High Dimensional Analytics

Research Overview

Modern data sets in epidemiology and biostatistics are commonly ultra-high dimensional, comprising millions of exposure variables. In contrast to classical statistics, modern data sets also tend to have significantly more exposure variables than the sample size. Examples of such data include genome-wide association studies data, mammographic imagining, and DNA methylation data. Classical multivariate analysis methodology is not readily applicable in this setting and this has recently led to a new field of statistics research referred to as high dimensional statistics.

The High Dimensional Analytics unit was introduced in order to provide statistical and computing expertise for analysis of modern data. We provide practical advice and statistical expertise in:

  • Sparse regression methods (for example, LASSO and the elastic net)
  • Modern Bayesian regression methods and corresponding MCMC sampling algorithms (for example, Bayesian LASSO, the horseshoe framework, Bayesian bridge, etc)
  • Image processing algorithms and implementation (for example, image segmentation)
  • High-dimensional statistical and parallel computing

The unit is also responsible for development of novel methodology that is applicable to high dimensional statistics. For example, we have recently developed novel techniques for analysis of genome-wide association studies data that offer significant advantages over the conventional analysis approach in this setting.

Staff

Dr Enes Makalic (unit head)

Dr Adrian Bickerstaffe

Dr James Dowty

Dr Mirek (Miroslaw) Kapuscinski

Thilina Ranaweera

Dr Daniel Schmidt

Cameron Wellard
········
■ Prompt 1
Decide whether each statement agrees with the High Dimensional Analytics overview. Answer yes or no for each, and quote the deciding words.
(a) The unit offers expertise in image segmentation.
(b) Modern data sets tend to have fewer exposure variables than the sample size.
(c) Dr Daniel Schmidt is the unit head.
■ Prompt 2
From the High Dimensional Analytics overview, extract word for word the stretch from "The High Dimensional Analytics unit" through "the elastic net)".
Rely only on the High Dimensional Analytics overview.
········
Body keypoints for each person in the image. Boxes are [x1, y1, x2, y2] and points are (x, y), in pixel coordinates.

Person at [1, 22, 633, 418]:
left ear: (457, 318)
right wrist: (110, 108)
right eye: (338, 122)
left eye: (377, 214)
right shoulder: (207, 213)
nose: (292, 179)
········
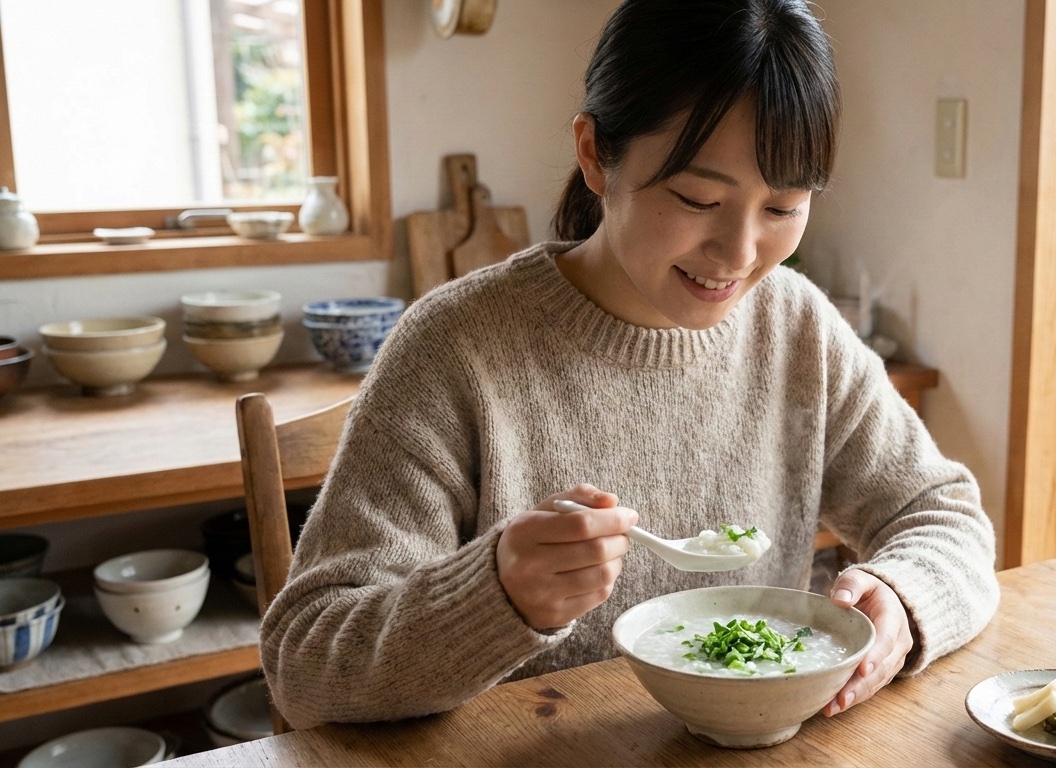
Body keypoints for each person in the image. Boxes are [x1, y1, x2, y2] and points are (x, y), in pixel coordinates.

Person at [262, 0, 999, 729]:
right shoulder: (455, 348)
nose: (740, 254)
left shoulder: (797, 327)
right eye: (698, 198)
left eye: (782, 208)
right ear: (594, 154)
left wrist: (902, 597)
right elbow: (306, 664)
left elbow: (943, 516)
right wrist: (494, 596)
········
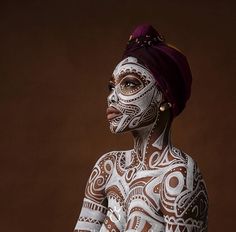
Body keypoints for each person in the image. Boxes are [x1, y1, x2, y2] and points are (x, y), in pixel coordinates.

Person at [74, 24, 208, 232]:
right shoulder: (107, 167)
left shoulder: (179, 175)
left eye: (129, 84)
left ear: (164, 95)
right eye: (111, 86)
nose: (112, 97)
········
■ Expected answer 1
(a) Yes: "Image processing algorithms and implementation (for example, image segmentation)"
(b) No: "modern data sets also tend to have significantly more exposure variables than the sample size"
(c) No: "Dr Enes Makalic (unit head)"

■ Expected answer 2
The High Dimensional Analytics unit was introduced in order to provide statistical and computing expertise for analysis of modern data. We provide practical advice and statistical expertise in:

  • Sparse regression methods (for example, LASSO and the elastic net)